Именно о таком всегда отступающем будущем писал философ Семен Франк в своей книге "Непостижимое": "Мы не знаем о будущем решительно ничего. Будущее есть всегда великое х нашей жизни - неведомая, непроницаемая тайна". [2] Тем самым предполагается скорее алгебраический, чем арифметический, подход к будущему - не как к определенной величине, но как к неизвестному. Мы знаем, что вслед за осенью всегда приходит зима, а за весной - лето. Но разве зима или лето относятся к категории будущего? Нет, это элементы повторяющегося цикла, которые выступают как будущее только по отношению к предыдущим фазам, и вместе с тем выступают как прошедшее по отношению к следующим фазам того же цикла. Любое время года имеет такое же отношение к будущему, как и к прошедшему. Будущее как таковое не может быть встроено в цикл, в ритм повторений.
Любое событие сначала выступает как будущее, потом - как настоящее, наконец - как прошлое: разыгрывается во всех трех регистрах времени. Отсюда полнокрасочность, выпуклость события, которое мы созерцаем и спереди, и сбоку, и сзади. Событие приходит к нам из будущего и уносится в прошлое, но само будущее никогда не приходит, его нельзя взять, присвоить, исчерпать. Будущее - как пушка: оно в нас выстреливает событием, а само откатывается назад.

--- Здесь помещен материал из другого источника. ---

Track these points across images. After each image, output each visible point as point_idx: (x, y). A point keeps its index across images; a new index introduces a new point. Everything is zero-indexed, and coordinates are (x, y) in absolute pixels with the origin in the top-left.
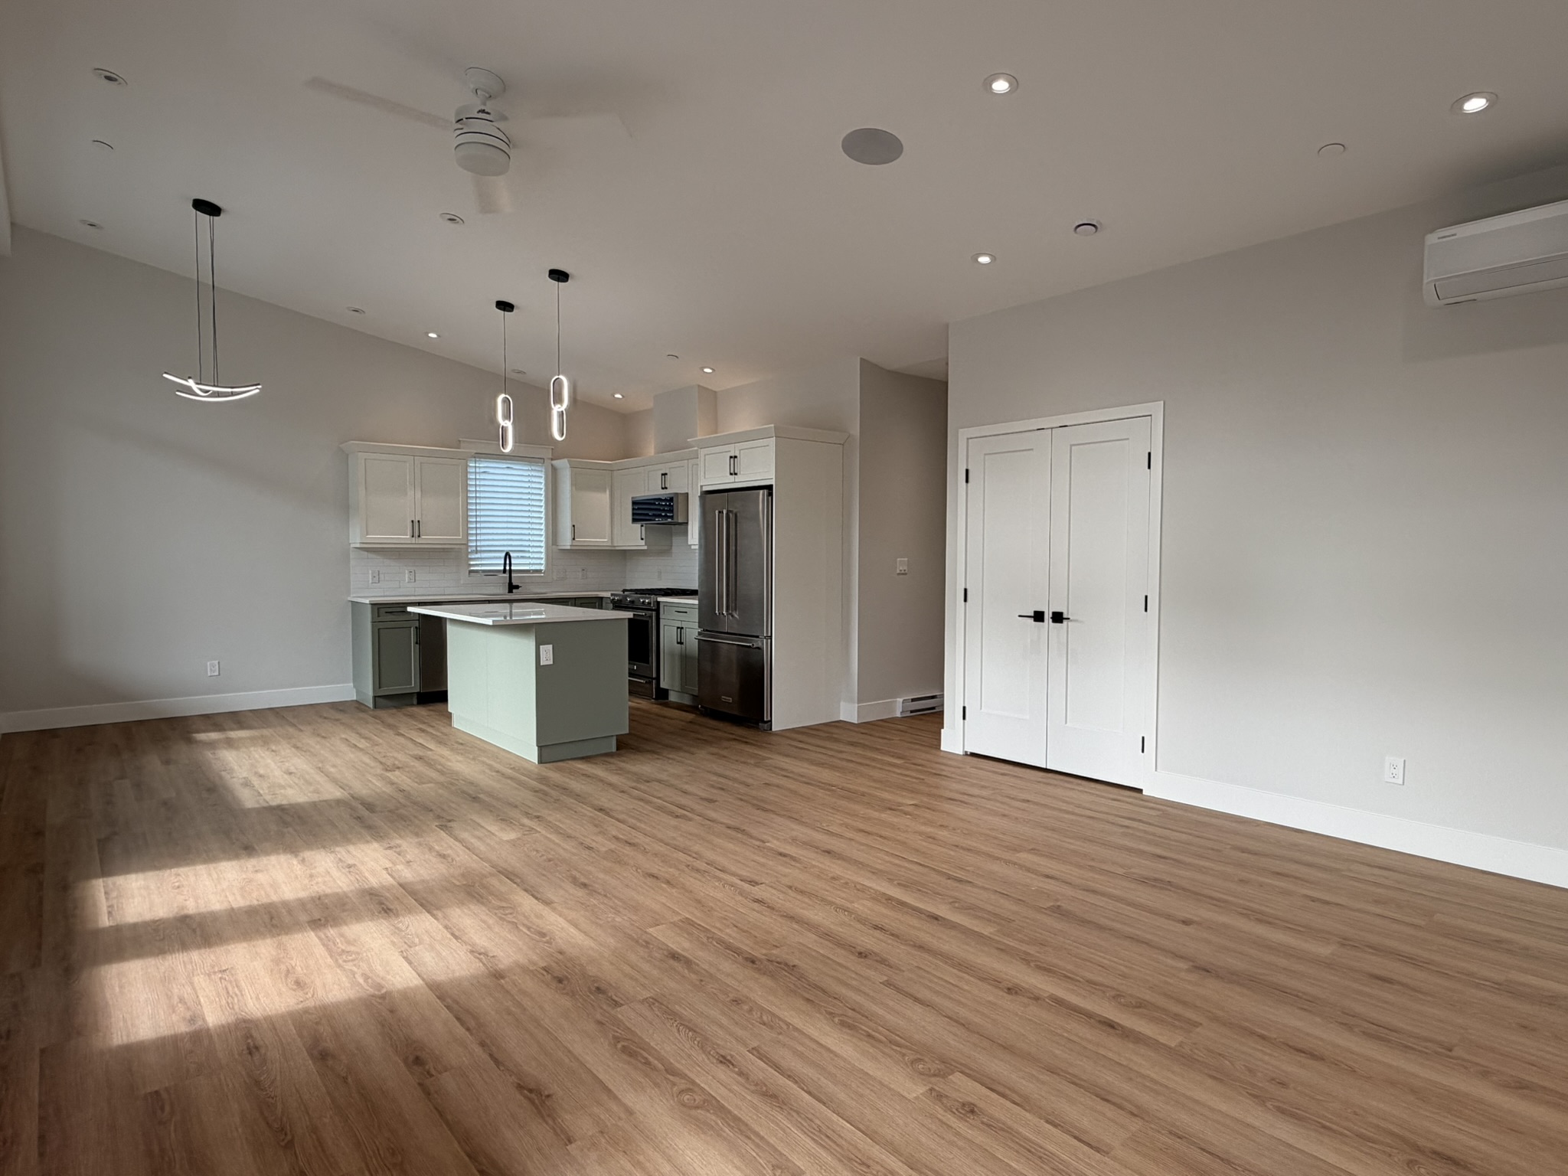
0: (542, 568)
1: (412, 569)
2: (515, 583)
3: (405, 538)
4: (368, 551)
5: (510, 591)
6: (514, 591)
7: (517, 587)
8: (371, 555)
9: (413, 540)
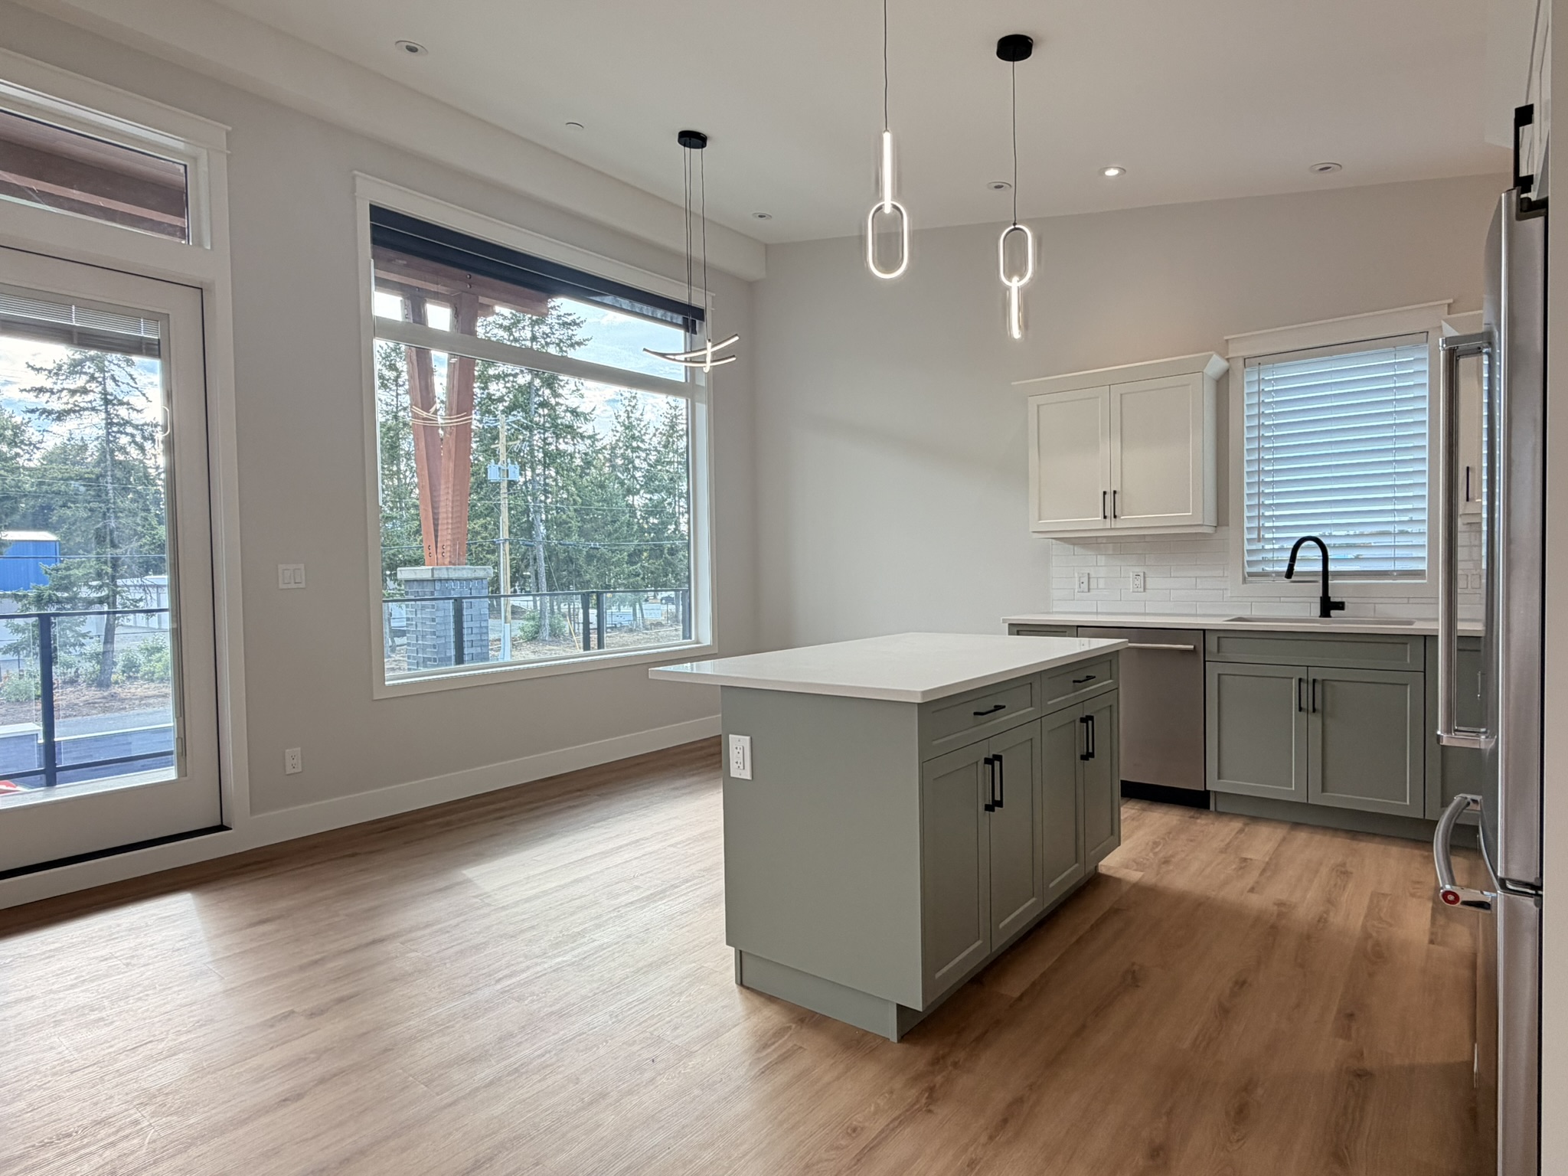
0: (1423, 566)
1: (1139, 570)
2: (1334, 597)
3: (1093, 521)
4: (1074, 544)
5: (1325, 612)
6: (1333, 613)
7: (1340, 606)
8: (1078, 550)
9: (1108, 524)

Период, в который мы сейчас вступаем, - это уже не период после чего-то: посткоммунизм, постмодернизм, постиндустриализм, постструктурализм. Это скорее период "прото-", зарождения новых культурных формаций. Когда мы делаем наброски, то пользуемся ластиком едва ли не больше, чем грифелем. Вот почему сейчас такая огромная потребность в неизвестном будущем, которое скорее стирает определенность наших проектов, чем способствует их воплощению. "Прото" не предвещает и не предопределяет будущего, но размягчает настоящее, придает любому тексту свойства черновика, незавершенности, сырости. "Прото" - это новое, ненасильственное отношение к будущему в модусе "может быть" вместо прежнего "должно быть" и "да будет". "Прото" - эпоха сменяющихся проектов, которые не подчиняют себе нашей единственной реальности, но умножают альтернативные возможности. Будущее не пишется под диктовку утопии, напротив, стирает ее жесткие черты и превращает в "прото-утопию", набросок одной из многих будущностей. Будущее выступает как мягкая форма негации, как расплывчатость любого знака, диффузность любого смысла.

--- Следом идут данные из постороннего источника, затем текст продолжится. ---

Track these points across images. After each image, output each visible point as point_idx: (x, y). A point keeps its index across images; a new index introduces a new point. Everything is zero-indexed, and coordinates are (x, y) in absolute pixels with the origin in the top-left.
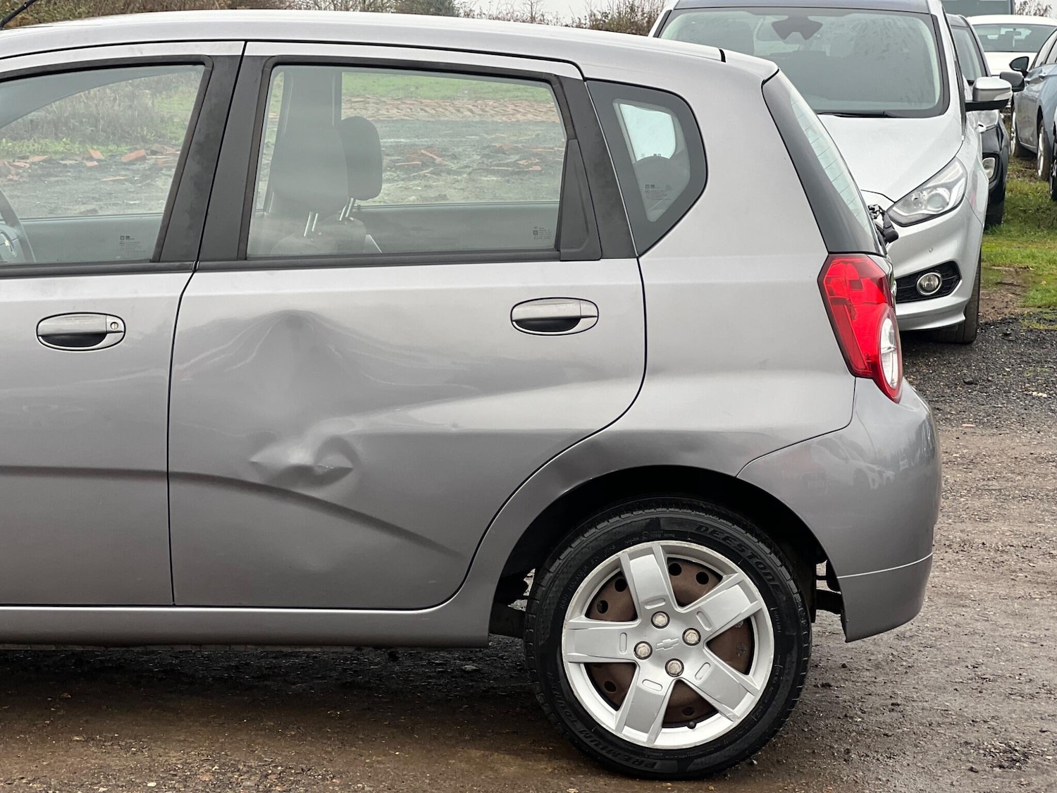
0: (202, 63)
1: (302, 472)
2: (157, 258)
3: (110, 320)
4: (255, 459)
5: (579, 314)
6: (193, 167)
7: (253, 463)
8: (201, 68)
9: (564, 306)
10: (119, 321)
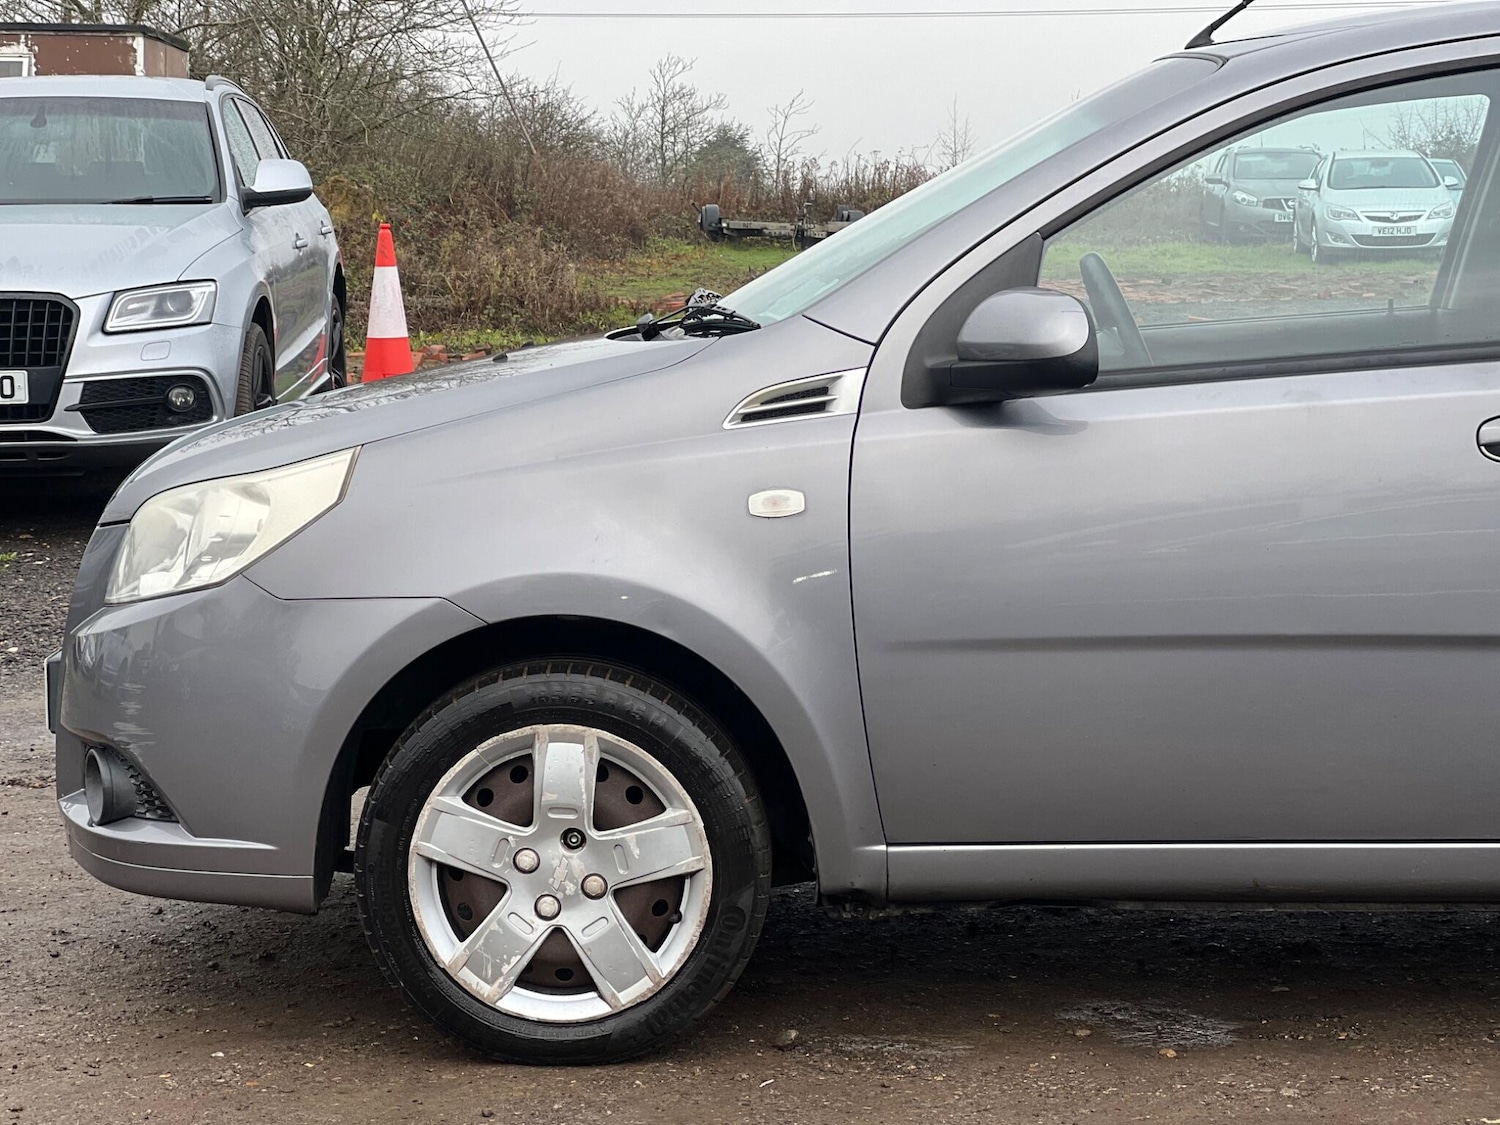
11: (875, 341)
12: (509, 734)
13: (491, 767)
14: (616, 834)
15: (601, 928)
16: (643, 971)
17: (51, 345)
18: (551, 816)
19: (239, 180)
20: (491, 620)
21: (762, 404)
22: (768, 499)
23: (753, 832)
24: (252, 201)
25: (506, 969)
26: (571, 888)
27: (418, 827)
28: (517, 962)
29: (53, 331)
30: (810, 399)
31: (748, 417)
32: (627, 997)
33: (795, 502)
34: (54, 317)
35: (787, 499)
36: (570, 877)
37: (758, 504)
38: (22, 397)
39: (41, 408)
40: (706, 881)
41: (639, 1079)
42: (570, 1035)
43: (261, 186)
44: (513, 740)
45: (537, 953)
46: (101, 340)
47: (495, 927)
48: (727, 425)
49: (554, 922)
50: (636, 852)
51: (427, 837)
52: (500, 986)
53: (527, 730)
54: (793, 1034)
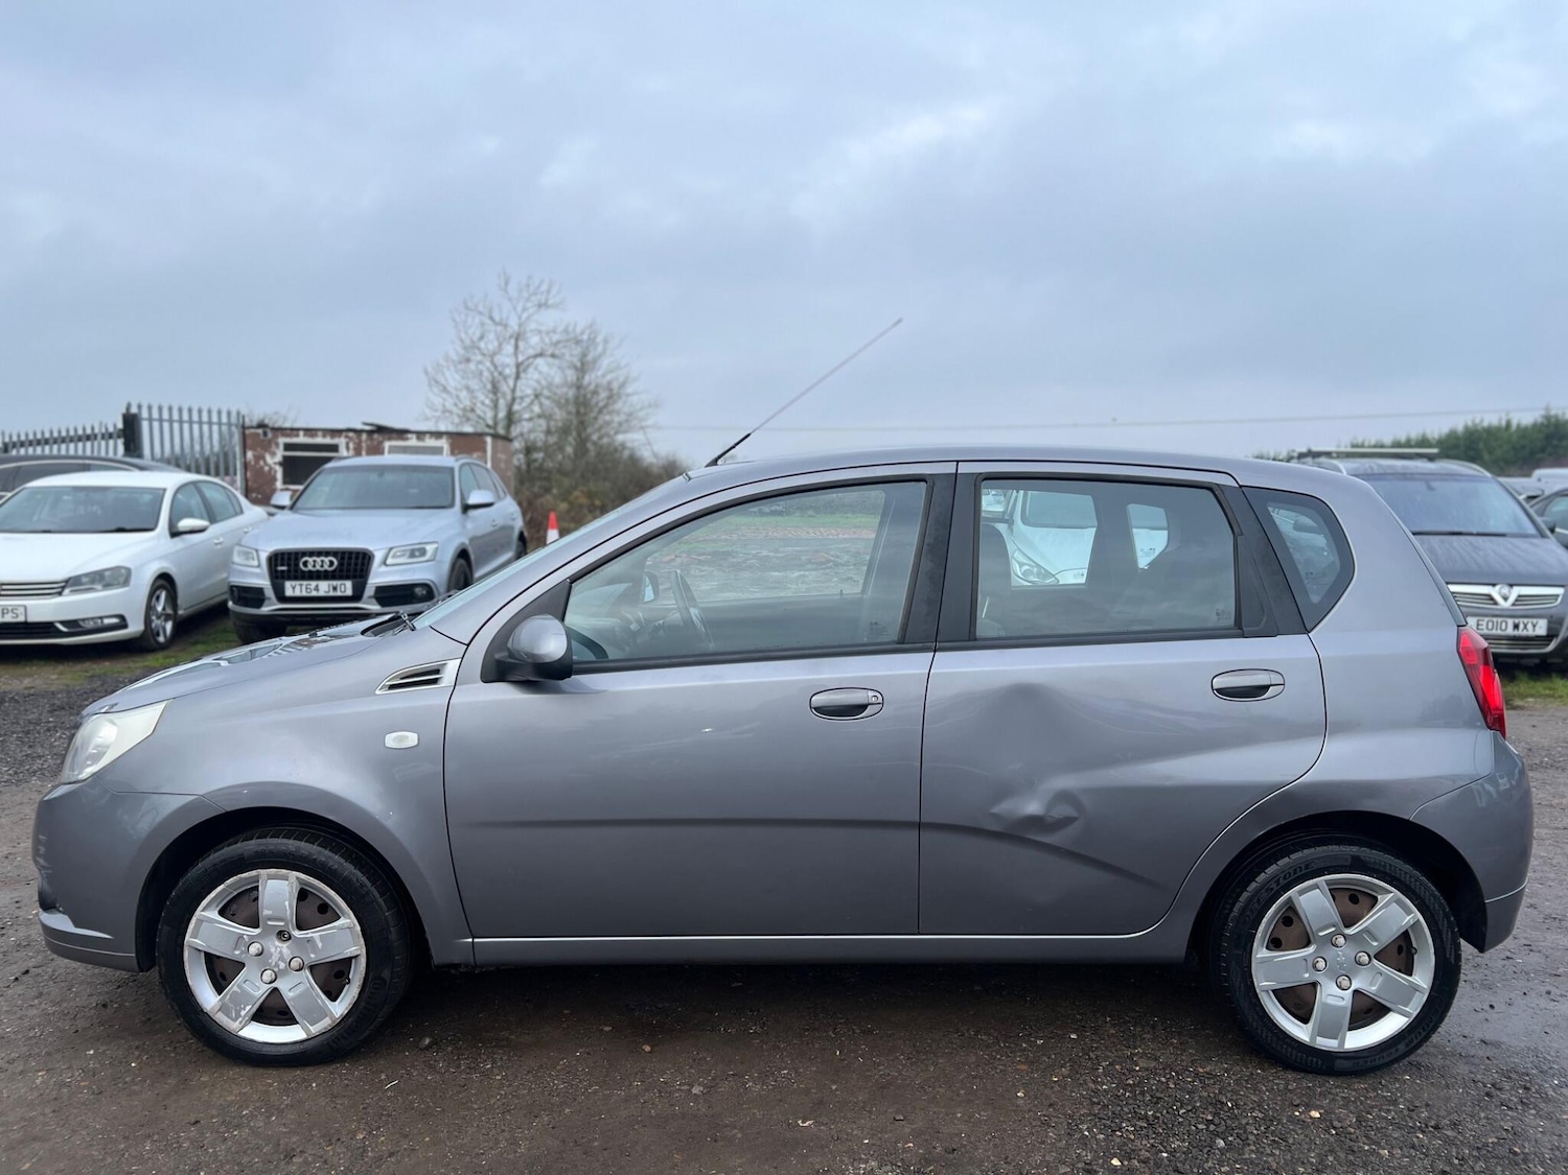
0: (924, 481)
1: (1035, 822)
2: (902, 641)
3: (871, 694)
4: (995, 810)
5: (1269, 683)
6: (926, 565)
7: (994, 815)
8: (923, 484)
9: (1255, 677)
10: (879, 695)
11: (467, 642)
12: (244, 875)
13: (235, 893)
14: (309, 934)
15: (300, 989)
16: (325, 1013)
17: (362, 570)
18: (270, 923)
19: (463, 498)
20: (229, 810)
21: (402, 679)
22: (395, 738)
23: (390, 932)
24: (466, 508)
25: (243, 1013)
26: (282, 965)
27: (189, 930)
28: (249, 1009)
29: (363, 564)
30: (427, 676)
31: (392, 687)
32: (315, 1029)
33: (412, 739)
34: (364, 558)
35: (407, 737)
36: (281, 958)
37: (391, 741)
38: (349, 592)
39: (357, 596)
40: (363, 961)
41: (323, 1073)
42: (283, 1050)
43: (472, 501)
44: (246, 879)
45: (262, 1003)
46: (384, 568)
47: (235, 988)
48: (378, 692)
49: (274, 985)
50: (320, 945)
51: (194, 936)
52: (241, 1022)
53: (254, 873)
54: (427, 1041)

В отличие от авангардистского или утопического проекта, сознательно устремленного в будущее ради его переделки, "прото-" указывает на неподотчетность и непредрешимость будущего, которое действует так же, как бессознательное у Фрейда или язык у Лакана. Будущее столь же непредсказуемо, как и неотменимо, оно - общий круг всех инаковостей, оно - самое "другое" из всего, что нам дано пережить, с чем дано соприкоснуться. Язык все-таки есть, бессознательное все-таки есть, и нам даны некоторые способы их дешифровки, некая, пусть несовершенная грамматика. Но будущее - это язык без грамматики, это бессознательное без сновидений, - чистое ничто, которое неизбежно становится всем, чтобы снова и снова оставаться ничем.
------------------------------------
Примечания1. М.Бахтин. Проблемы поэтики Достоевского, изд. 4. М., "Советская Россия", 1979, с.193.
2. С. Л. Франк, Непостижимое, в его кн. Сочинения. М., "Правда", 1990, с. 216.